▶ [EXERCISE REQUIREMENTS]: Please retype the data below line for line and leave out every picture.

** Opening MATERIAL SUPPLIED block **

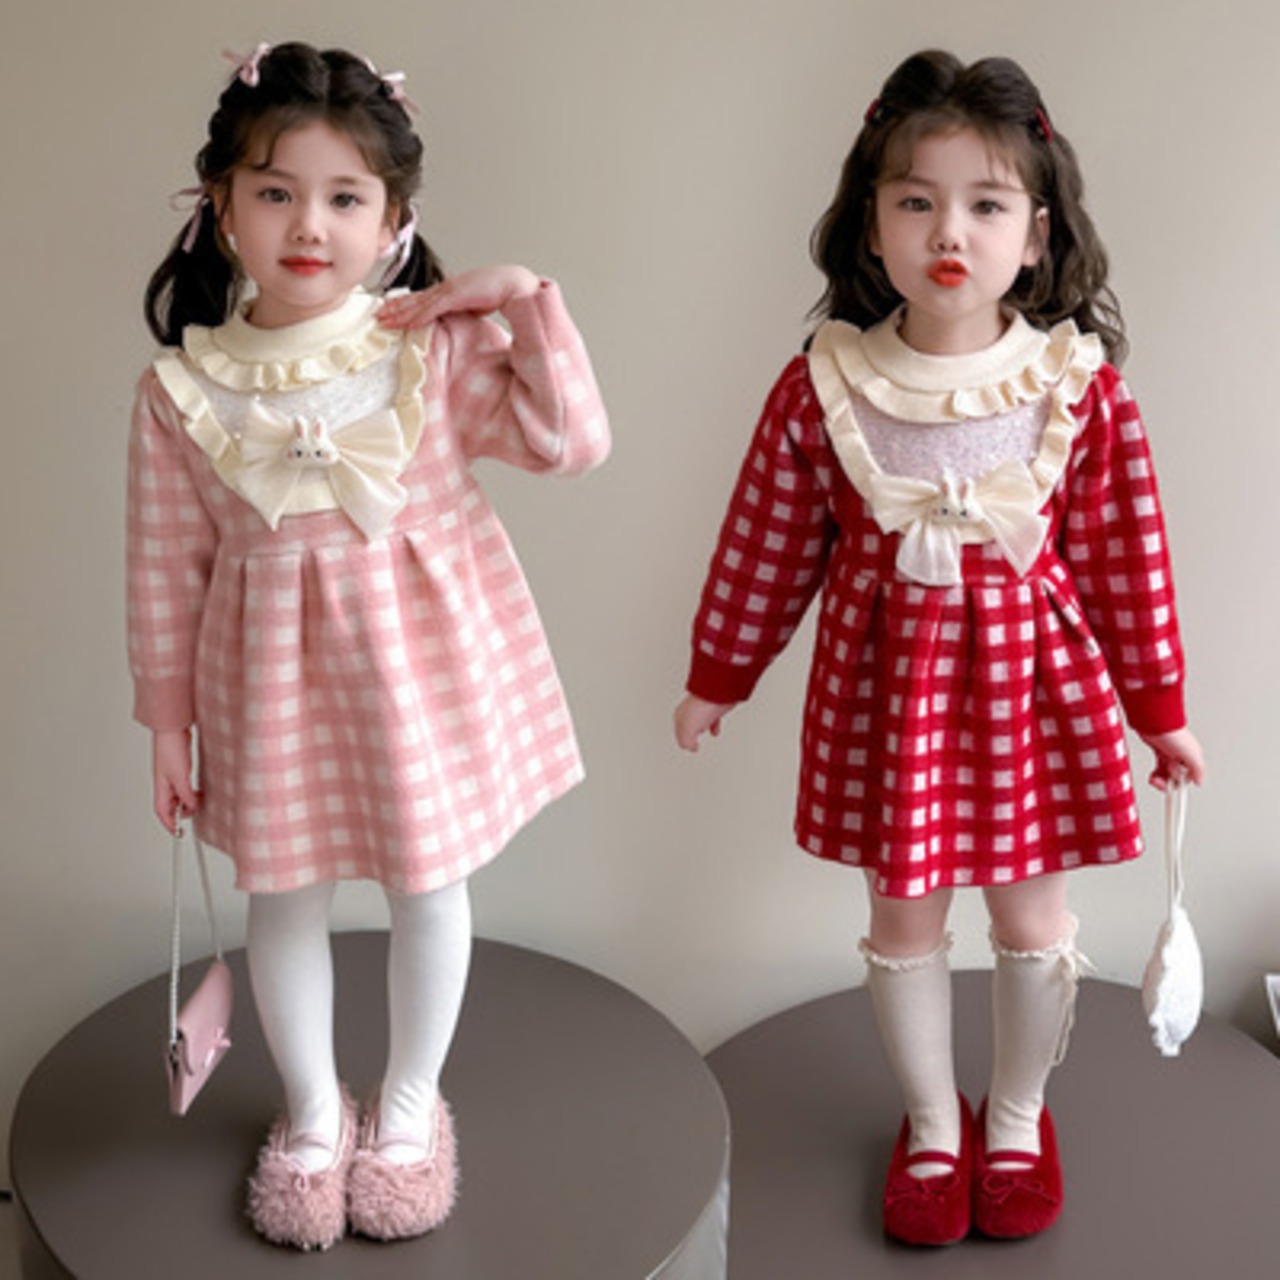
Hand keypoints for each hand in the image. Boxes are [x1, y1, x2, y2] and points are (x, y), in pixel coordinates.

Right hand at [153, 729, 199, 832]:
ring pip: (178, 796)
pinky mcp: (179, 768)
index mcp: (160, 787)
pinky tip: (198, 790)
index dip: (169, 823)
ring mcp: (171, 776)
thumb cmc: (170, 748)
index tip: (178, 832)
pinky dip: (191, 791)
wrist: (173, 729)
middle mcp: (164, 783)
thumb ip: (187, 795)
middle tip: (194, 813)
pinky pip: (184, 786)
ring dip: (188, 801)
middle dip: (181, 812)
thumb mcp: (181, 776)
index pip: (162, 812)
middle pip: (170, 806)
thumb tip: (192, 807)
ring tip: (199, 801)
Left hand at [377, 265, 541, 329]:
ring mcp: (451, 291)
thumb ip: (465, 310)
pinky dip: (420, 315)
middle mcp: (447, 288)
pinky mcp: (458, 296)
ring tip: (384, 320)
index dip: (405, 305)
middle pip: (415, 299)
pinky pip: (435, 308)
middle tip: (377, 316)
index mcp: (451, 291)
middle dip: (395, 308)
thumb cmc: (501, 291)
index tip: (390, 311)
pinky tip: (408, 323)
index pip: (423, 299)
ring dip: (401, 313)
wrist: (515, 283)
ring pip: (420, 304)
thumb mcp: (476, 304)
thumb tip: (460, 319)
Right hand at [674, 694, 734, 751]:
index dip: (682, 739)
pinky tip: (715, 732)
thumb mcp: (687, 730)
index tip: (685, 746)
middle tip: (690, 740)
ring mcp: (702, 710)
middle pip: (687, 725)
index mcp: (680, 716)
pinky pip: (713, 720)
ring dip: (700, 729)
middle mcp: (690, 712)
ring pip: (700, 722)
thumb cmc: (700, 707)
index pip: (678, 732)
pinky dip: (713, 727)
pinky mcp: (715, 709)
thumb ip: (686, 742)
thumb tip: (691, 747)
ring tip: (701, 733)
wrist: (718, 693)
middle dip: (688, 733)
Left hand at [1138, 726, 1204, 789]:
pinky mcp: (1160, 753)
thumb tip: (1199, 782)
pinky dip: (1156, 774)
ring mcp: (1171, 755)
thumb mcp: (1190, 753)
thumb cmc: (1172, 734)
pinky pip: (1159, 769)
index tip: (1171, 785)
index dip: (1180, 783)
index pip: (1190, 778)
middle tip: (1161, 779)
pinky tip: (1152, 775)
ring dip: (1161, 779)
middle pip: (1177, 778)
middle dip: (1169, 781)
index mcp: (1192, 757)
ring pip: (1167, 775)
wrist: (1154, 722)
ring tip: (1154, 778)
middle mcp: (1182, 758)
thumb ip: (1197, 769)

** Closing MATERIAL SUPPLIED block **

▶ [RESPONSE TO THE TASK]:
Hand keypoints for each hand in the image. Boxes are [x1, y1, x2, y2] and points are (x, y), in pixel coordinates.

Right hand at [153, 729, 199, 832]:
ring pip: (178, 796)
pinky mcp: (179, 768)
index mcp: (160, 787)
pinky tip: (198, 790)
index dip: (169, 823)
ring mcp: (171, 776)
thumb cmc: (170, 748)
index tip: (178, 832)
pinky dip: (191, 791)
wrist: (173, 729)
middle mcp: (164, 783)
thumb ip: (187, 795)
middle tip: (194, 813)
pinky pip: (184, 786)
ring dip: (188, 801)
middle dip: (181, 812)
thumb mcp: (181, 776)
index pip: (162, 812)
middle pip: (170, 806)
thumb tip: (192, 807)
ring tip: (199, 801)
Left hand at [377, 265, 541, 329]:
ring mcp: (451, 291)
thumb ip: (465, 310)
pinky dip: (420, 315)
middle mcp: (447, 288)
pinky mcp: (458, 296)
ring tip: (384, 320)
index dip: (405, 305)
middle pip: (415, 299)
pinky pip: (435, 308)
middle tip: (377, 316)
index mcp: (451, 291)
middle dip: (395, 308)
thumb cmc: (501, 291)
index tip: (390, 311)
pinky tip: (408, 323)
index pip: (423, 299)
ring dip: (401, 313)
wrist: (515, 283)
ring pip: (420, 304)
thumb mcp: (476, 304)
thumb tip: (460, 319)
Right hand at [674, 694, 734, 751]:
index dip: (682, 739)
pinky tip: (715, 732)
thumb mcp: (687, 730)
index tip: (685, 746)
middle tip: (690, 740)
ring mcp: (702, 710)
middle pip: (687, 725)
index mcp: (680, 716)
pinky pip: (713, 720)
ring dip: (700, 729)
middle mcp: (690, 712)
ring pip: (700, 722)
thumb cmc: (700, 707)
index pip: (678, 732)
pinky dip: (713, 727)
pinky mcp: (715, 709)
thumb ip: (686, 742)
thumb tip: (691, 747)
ring tip: (701, 733)
wrist: (718, 693)
middle dip: (688, 733)
Left hand at [1138, 726, 1204, 789]:
pinky mcp: (1160, 753)
thumb tip: (1199, 782)
pinky dip: (1156, 774)
ring mcp: (1171, 755)
thumb mcp: (1190, 753)
thumb cmc: (1172, 734)
pinky pip: (1159, 769)
index tip: (1171, 785)
index dip: (1180, 783)
index pip: (1190, 778)
middle tip: (1161, 779)
pinky tip: (1152, 775)
ring dip: (1161, 779)
middle pip: (1177, 778)
middle dip: (1169, 781)
index mcp: (1192, 757)
ring pip: (1167, 775)
wrist: (1154, 722)
ring tip: (1154, 778)
middle mcp: (1182, 758)
thumb ip: (1197, 769)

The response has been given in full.